Start of TASK MATERIAL

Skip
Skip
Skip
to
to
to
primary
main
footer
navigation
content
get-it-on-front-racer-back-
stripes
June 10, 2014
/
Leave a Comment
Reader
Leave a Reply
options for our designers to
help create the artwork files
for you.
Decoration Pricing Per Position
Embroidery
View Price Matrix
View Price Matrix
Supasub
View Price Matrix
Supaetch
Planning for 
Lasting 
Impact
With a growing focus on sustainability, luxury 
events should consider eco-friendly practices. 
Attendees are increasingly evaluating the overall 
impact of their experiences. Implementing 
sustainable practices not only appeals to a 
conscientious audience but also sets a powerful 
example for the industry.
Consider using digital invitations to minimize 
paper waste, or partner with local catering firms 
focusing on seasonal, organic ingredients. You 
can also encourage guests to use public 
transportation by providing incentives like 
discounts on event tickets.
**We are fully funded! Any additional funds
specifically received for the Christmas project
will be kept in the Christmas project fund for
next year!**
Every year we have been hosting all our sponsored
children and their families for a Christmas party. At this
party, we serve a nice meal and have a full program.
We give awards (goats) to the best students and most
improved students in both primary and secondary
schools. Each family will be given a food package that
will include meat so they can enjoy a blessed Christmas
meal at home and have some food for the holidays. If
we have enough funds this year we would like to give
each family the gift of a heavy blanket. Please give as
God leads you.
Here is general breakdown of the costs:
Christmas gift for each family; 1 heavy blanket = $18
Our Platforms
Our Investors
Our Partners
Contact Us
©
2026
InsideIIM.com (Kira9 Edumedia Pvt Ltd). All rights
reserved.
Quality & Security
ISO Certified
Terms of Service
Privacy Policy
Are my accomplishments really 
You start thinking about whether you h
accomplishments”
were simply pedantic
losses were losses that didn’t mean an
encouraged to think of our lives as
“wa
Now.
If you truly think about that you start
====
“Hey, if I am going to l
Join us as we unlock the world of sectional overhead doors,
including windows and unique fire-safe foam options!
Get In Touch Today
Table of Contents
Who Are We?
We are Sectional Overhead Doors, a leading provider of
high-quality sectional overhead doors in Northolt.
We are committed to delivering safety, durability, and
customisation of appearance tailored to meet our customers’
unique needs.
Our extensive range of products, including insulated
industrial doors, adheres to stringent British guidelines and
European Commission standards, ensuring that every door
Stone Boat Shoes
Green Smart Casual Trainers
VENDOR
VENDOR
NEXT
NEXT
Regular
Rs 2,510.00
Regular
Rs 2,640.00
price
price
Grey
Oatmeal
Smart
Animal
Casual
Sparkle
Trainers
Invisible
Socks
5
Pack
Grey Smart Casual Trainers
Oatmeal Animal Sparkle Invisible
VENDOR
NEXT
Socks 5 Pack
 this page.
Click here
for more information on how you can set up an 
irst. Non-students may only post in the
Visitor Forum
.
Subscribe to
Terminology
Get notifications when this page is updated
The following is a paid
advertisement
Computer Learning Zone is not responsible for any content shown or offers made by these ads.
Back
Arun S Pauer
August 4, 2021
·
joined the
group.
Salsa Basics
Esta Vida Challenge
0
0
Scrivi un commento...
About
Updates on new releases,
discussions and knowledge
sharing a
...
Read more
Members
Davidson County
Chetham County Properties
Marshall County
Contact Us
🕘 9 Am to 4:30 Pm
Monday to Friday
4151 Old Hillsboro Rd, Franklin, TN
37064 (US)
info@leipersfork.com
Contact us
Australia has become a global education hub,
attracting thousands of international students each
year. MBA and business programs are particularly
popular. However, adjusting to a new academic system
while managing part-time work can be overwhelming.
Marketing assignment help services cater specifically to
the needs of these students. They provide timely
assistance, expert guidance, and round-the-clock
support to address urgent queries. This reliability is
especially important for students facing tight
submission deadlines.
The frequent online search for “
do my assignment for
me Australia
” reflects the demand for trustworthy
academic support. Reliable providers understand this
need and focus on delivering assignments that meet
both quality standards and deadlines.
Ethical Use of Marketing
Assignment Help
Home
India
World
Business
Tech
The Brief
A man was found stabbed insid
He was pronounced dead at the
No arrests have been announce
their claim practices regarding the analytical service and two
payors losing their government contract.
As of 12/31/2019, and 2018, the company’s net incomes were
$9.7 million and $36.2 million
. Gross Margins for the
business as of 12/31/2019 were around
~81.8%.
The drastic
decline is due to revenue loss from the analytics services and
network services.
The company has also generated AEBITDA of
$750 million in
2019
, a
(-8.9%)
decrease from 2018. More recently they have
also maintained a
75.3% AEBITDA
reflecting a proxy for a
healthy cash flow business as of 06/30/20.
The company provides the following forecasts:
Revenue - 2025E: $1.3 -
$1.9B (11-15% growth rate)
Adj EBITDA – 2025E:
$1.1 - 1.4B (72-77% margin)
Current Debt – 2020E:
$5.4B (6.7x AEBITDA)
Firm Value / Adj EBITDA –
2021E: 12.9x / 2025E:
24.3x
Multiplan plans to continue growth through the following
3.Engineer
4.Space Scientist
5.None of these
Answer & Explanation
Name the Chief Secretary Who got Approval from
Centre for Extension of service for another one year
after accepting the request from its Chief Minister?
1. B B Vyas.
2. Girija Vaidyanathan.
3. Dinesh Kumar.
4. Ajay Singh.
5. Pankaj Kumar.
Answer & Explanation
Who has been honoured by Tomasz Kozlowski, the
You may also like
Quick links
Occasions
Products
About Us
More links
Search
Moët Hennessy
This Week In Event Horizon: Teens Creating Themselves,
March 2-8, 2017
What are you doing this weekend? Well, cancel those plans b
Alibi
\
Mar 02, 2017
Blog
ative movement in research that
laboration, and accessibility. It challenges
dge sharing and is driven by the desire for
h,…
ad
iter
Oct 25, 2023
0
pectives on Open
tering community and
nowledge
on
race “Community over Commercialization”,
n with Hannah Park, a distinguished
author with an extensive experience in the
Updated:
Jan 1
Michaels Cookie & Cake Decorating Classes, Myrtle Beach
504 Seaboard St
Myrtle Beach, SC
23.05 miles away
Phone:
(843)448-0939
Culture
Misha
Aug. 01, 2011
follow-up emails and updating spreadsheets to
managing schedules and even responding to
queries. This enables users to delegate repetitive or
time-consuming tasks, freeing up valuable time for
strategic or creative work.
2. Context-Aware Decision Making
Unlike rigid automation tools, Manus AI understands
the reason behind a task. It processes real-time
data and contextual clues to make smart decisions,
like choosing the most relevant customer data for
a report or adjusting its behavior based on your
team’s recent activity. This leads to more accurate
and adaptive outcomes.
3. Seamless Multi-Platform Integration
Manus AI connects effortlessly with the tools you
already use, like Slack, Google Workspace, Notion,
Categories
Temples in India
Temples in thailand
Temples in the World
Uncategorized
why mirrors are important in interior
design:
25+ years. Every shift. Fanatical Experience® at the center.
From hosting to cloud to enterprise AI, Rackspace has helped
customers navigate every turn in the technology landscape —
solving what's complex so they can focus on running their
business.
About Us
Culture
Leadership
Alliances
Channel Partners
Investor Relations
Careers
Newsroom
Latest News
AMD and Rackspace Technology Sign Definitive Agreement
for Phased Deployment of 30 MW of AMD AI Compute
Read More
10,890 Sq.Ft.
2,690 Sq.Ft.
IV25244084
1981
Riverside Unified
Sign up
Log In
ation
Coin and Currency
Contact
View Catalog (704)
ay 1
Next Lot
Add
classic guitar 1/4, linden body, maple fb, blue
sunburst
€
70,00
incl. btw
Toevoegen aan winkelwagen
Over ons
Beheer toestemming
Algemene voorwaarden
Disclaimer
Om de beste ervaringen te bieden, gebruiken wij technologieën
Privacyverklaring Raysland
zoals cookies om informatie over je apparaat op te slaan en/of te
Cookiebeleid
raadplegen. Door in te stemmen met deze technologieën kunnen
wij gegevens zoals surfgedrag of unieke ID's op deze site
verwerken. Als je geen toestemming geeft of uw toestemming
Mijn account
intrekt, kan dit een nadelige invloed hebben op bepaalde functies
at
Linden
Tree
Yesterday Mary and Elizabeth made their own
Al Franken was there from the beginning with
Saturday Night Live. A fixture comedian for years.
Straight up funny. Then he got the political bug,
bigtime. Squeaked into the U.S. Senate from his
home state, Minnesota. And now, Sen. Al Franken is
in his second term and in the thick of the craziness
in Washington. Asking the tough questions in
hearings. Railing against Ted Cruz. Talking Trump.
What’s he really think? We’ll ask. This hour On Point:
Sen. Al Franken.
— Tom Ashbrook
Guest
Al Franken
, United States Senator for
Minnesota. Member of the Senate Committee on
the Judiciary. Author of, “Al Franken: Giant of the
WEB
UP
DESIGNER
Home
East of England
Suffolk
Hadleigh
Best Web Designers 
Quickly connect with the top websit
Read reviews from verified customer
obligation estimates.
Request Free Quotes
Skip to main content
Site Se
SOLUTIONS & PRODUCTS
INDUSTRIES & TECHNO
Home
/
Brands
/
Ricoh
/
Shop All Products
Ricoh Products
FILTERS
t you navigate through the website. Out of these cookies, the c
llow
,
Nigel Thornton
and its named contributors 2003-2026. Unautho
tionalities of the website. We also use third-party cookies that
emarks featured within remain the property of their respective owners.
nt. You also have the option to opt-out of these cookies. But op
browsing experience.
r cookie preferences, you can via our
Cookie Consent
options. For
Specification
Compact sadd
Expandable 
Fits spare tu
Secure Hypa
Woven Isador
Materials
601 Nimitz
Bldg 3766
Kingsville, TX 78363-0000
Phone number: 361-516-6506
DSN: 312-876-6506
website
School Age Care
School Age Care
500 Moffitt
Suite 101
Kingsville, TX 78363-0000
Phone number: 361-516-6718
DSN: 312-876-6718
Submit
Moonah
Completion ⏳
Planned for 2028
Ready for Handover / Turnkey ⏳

End of TASK MATERIAL

Copy out verbatim the lines starting at the first one and ending at the line that contains "focusing on seasonal, organic", including both ends.

REPLY TO THE TASK:
Skip
Skip
Skip
to
to
to
primary
main
footer
navigation
content
get-it-on-front-racer-back-
stripes
June 10, 2014
/
Leave a Comment
Reader
Leave a Reply
options for our designers to
help create the artwork files
for you.
Decoration Pricing Per Position
Embroidery
View Price Matrix
View Price Matrix
Supasub
View Price Matrix
Supaetch
Planning for 
Lasting 
Impact
With a growing focus on sustainability, luxury 
events should consider eco-friendly practices. 
Attendees are increasingly evaluating the overall 
impact of their experiences. Implementing 
sustainable practices not only appeals to a 
conscientious audience but also sets a powerful 
example for the industry.
Consider using digital invitations to minimize 
paper waste, or partner with local catering firms 
focusing on seasonal, organic ingredients. You 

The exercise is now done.